Hola, been a while.
Last year we were lucky enough to work on a stop motion commercial for Sainsbury’s in the UK that required lots of ZBrush work and a ton of technical modeling (Client Passion Pictures). It was an amazing project to work on but the thing I enjoyed the most was getting to create technically accurate ZBrush models that were output on a colour 3D printer. There was only one in the UK when we started and luckily by the summer we had found a print bureau that could handle the volume and the technical difficulties we faced (3DPrint Bureau)
All © Passion Pictures
Face replacements prepared for animation by Mackinnon and Saunders
Early tests getting some real SSS through this ears
From that job on I have had nothing but amazing results from the printer. It’s not cheap and the colours are very hard to control so there’s lots of printing colour plates and the one colour I always struggle with is Red. The print below was done by Central Scanning (UK) from a ZBrush speed sculpt and we didn’t use UV’s. As ZBrush can now spit out a VRML with colour its a dream come true.

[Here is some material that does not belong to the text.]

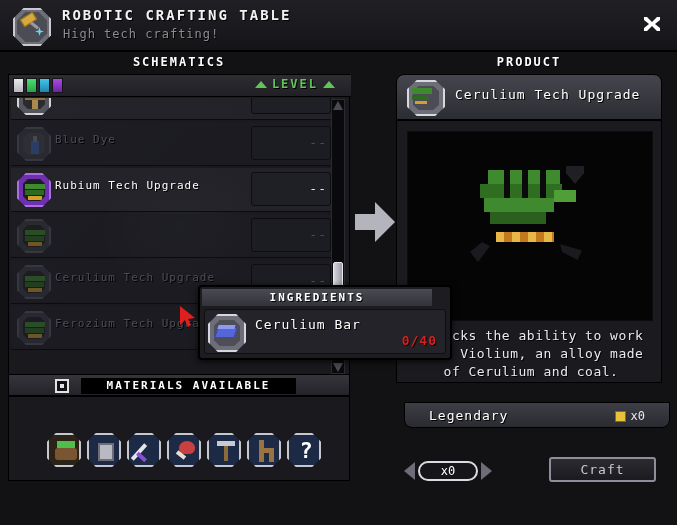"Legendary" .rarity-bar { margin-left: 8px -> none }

We even managed to crack off some colour Halloween ZBrush sculpts this year
I starting using this ZModeler test plate. I scaled it to 1mm, 2mm, 3mm, 5mm, 8mm and 10mm depths and a set of UV’s. I have a mono chrome gradient in photoshop and I throw required colours on a multiplied layer. When that’s printed I can usually get an idea of the colour range and saturation I need to need achieve the look I want. I the go back and colour pick what I need. Very analog I know but I can’t find a better way to test accurately. The depth idea really matters when you want to go thin on an area of the model. I usually lie the plate down on a lightbox and check from there. The colour only penetrates to a certain depth so it can make a big difference.
I’d love to hear any tips and track for printing on this or similar colour machines if anyone has any. The GrabCAD software to prepare it for printing is free so go grab it and take a look.